**** SEITENAUSZUG

Friedrich Schorlemmer über den drohenden Militärschlag gegen Syrien


Friedrich Schorlemmer, geb. 1944 in Wittenberge (Prignitz), ist Pfarrer und Bürgerrechtler, Pazifist und Publizist. Zuletzt veröffentlichte er 2012 im Aufbau-Verlag sein Buch »Klar sehen und doch hoffen – Mein politisches Leben«.

Von vorn nach hinten und von hinten nach vorn die UN-Charta durchsuchend, finde ich keinen Hinweis auf eine völkerrechtlich legitimierte militärische Strafaktion gegen ein Land, schon gar nicht eine Ausnahmeregelung für einen selbsternannten Großmacht-Weltpolizisten. Zugleich vermisse ich international abgestimmte Reaktionen auf einen Einsatz von Giftgas, gleich in welchem Konflikt, gleich durch wen.

Welch unsteuerbarer Flächenbrand kann in einem Eskalationsmechanismus ausgelöst werden? Wer davor zurückschreckt, ist nicht feige, sondern mutig. Wenn Obama länger zauderte, in einem Bürgerkriegsland, mitten in einer waffenstarrenden, hassgeladenen Weltregion militärisch einzugreifen, dann war das nicht als Weichheit, sondern als Klugheit anzusehen. Und nun ist er Opfer seiner eigenen Ankündigungen geworden. Was aber wird, wenn sein »chirurgischer Eingriff« misslingt, weiß niemand vorherzusagen. Düsterste Szenarien sind nicht auszuschließen. Es ist wohl richtig, den US-amerikanischen Kongress in Mitverantwortung und Mithaftung zu nehmen, auf die öffentliche Debatte im Lande ebenso zu hören wie auf das differierende Urteil von Nahostkonfliktexperten und selbst von Militärs.

Es wurde ein so seltener Sieg des Parlamentarismus, als das britische Parlament mehrheitlich gegen einen Militäreinsatz votierte, über Parteigrenzen hinweg. Die Regierung erlitt im Parlament eine Niederlage. Der Premier beugt sich dem. Das steht ihm letztlich gut zu Gesicht. Der Bundespräsident erklärt in Paris selbstentschuldigend, Deutschland könne wegen seiner Geschichte nicht militärisch mitmachen. Würde aber gerne?

********

Wie lautet bitte laut dem Seitenauszug der Titel des Buches, das Friedrich Schorlemmer 2012 veröffentlicht hat?

**** DATENZEILEN

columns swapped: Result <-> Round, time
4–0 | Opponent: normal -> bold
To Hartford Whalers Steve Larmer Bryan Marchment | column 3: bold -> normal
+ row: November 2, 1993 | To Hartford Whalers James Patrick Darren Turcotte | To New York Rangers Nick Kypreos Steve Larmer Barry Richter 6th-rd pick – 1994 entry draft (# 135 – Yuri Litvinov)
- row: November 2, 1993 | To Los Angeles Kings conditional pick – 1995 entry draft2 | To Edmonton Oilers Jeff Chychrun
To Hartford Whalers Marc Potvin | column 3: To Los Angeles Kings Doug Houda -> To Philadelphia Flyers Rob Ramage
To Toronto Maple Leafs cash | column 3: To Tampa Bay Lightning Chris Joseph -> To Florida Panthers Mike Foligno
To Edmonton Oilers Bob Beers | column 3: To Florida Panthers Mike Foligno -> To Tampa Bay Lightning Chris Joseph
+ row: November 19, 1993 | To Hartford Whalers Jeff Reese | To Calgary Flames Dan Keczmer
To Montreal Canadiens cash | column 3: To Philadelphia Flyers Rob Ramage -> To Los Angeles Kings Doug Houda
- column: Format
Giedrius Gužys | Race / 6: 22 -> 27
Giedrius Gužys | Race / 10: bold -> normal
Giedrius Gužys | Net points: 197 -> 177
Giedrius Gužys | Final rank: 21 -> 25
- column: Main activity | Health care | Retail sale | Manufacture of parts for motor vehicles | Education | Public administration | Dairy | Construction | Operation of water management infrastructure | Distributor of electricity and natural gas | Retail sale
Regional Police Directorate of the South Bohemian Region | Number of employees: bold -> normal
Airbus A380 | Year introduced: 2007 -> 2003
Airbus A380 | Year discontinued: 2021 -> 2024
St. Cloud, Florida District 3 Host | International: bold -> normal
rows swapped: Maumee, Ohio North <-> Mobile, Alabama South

********

### ANTWORT
»Klar sehen und doch hoffen – Mein politisches Leben«, erschienen im Aufbau-Verlag.